Autrement dit, il ne s’agit pas d’opposer particularismes et universalisme, mais de souligner que l’aspiration à l’universel est la condition de maintien des particularismes. C’est en participant à une communauté ou à une société particulière que les êtres humains participent en même temps à une forme d’humanité universelle. Reconnaître des valeurs universelles, c’est se référer à l’idée d’une subjectivité transcendantale. Ce qui définit l’être humain, c’est précisément sa capacité, lui qui est socialisé dans une société particulière, de ne pas être entièrement défini pas les caractéristiques liées à cette socialisation. Rousseau avançait que l’homme pouvait être homme en même temps que citoyen, que l’on pouvait concilier l’esprit national et l’idéal de l’universalité liée à la citoyenneté. Il s’agit toujours de rechercher la portée universelle des expériences uniques des différentes cultures.

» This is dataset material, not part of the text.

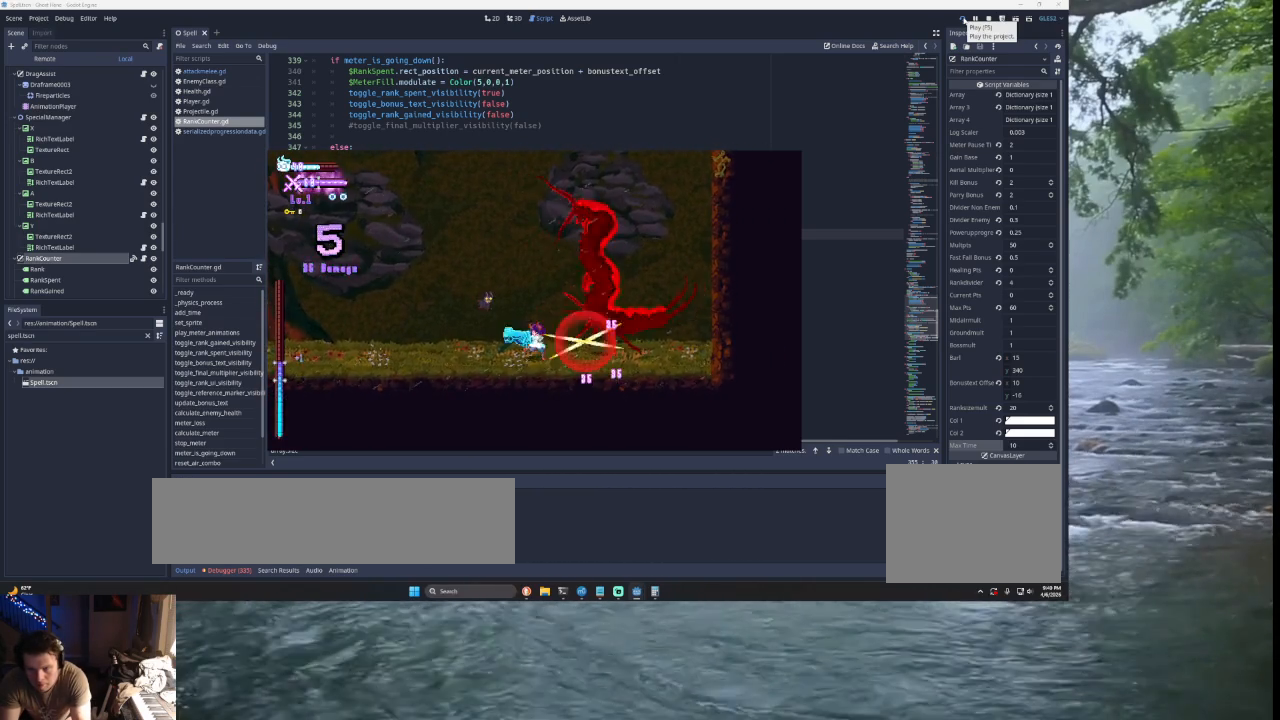
{"buttons": [], "left_stick": "center", "right_stick": "center", "events": [[133, "SQUARE", "up"], [300, "SQUARE", "down"], [433, "SQUARE", "up"]]}
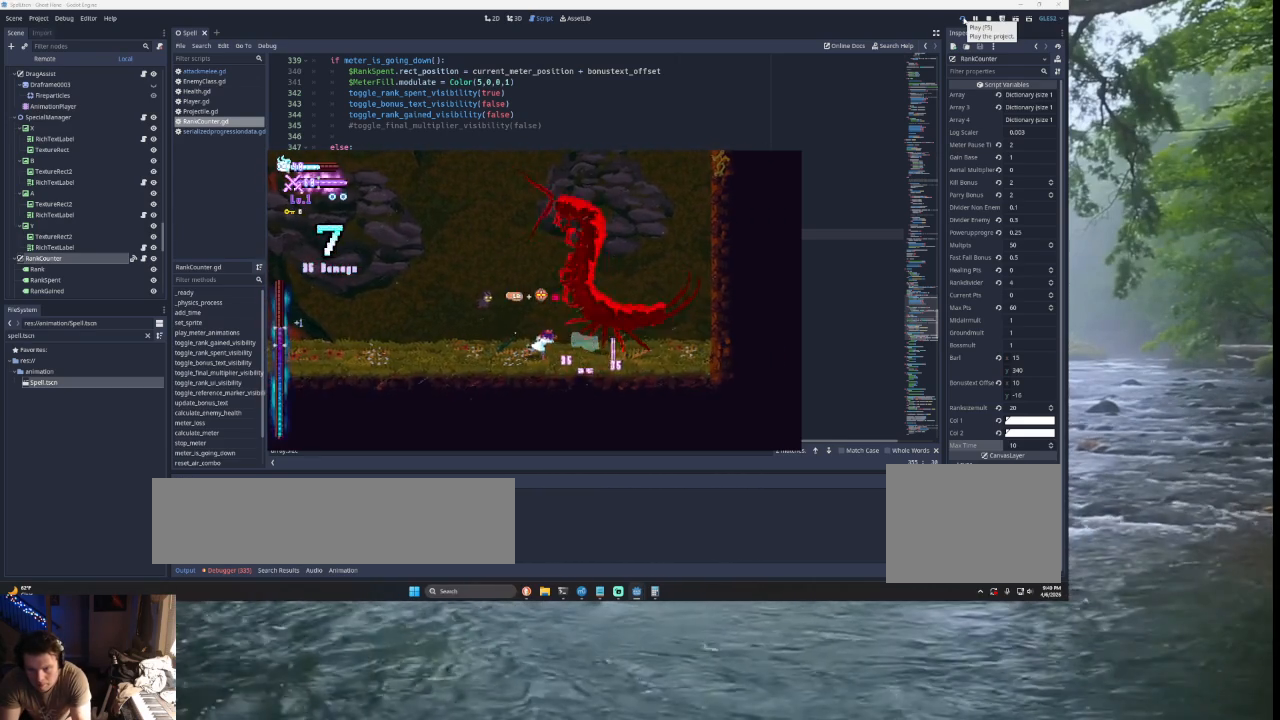
{"buttons": [], "left_stick": "center", "right_stick": "center", "events": [[100, "SQUARE", "down"], [233, "SQUARE", "up"]]}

La conséquence de ces analyses est que l’on peut condamner non pas une culture dans son ensemble, mais certaines pratiques et on peut le faire non pas au  nom des valeurs de notre propre société, mais en se référant à des valeurs universelles. On peut condamner la pratique de l’excision qui renvoie la femme à sa seule dimension sexuelle ou biologique et lui dénie, en conséquence, d’exercer la liberté propre à l’être humain – la liberté est un principe universel. On ne saurait admettre qu’au nom du relativisme absolu on puisse justifier une pratique contraire à la liberté d’un être humain. On ne peut accepter le jugement, « C’est leur culture », qui manifeste le mépris pour la dite culture.

L’universalité de tous les êtres humains, c’est leur capacité de rompre avec leur propre société ou, en tous cas, de prendre de la distance à son égard. La relativité des cultures prend sens à l’intérieur de l’humanité de tous. La société démocratique doit respecter les particularismes tout en leur donnant les moyens de participer à l’universalité de la raison scientifique et de la citoyenneté. Elle ne saurait tolérer les pratiques contraires aux principes qui la fonde, la liberté et l’égalité de tous les citoyens.

Il ne faut pas confondre l’utilisation politique qui a été faite dans le passé des principes universalistes pour justifier des projets impériaux avec ce qui est l’idée de l’universel, condition de la liberté et des échanges. Il faut condamner le relativisme absolu sans pour autant supprimer l’inspiration relativiste qui a permis de reconnaître les autres dans leur spécificité. Le véritable universalisme est à l’horizon des relations entre les êtres humains et les sociétés.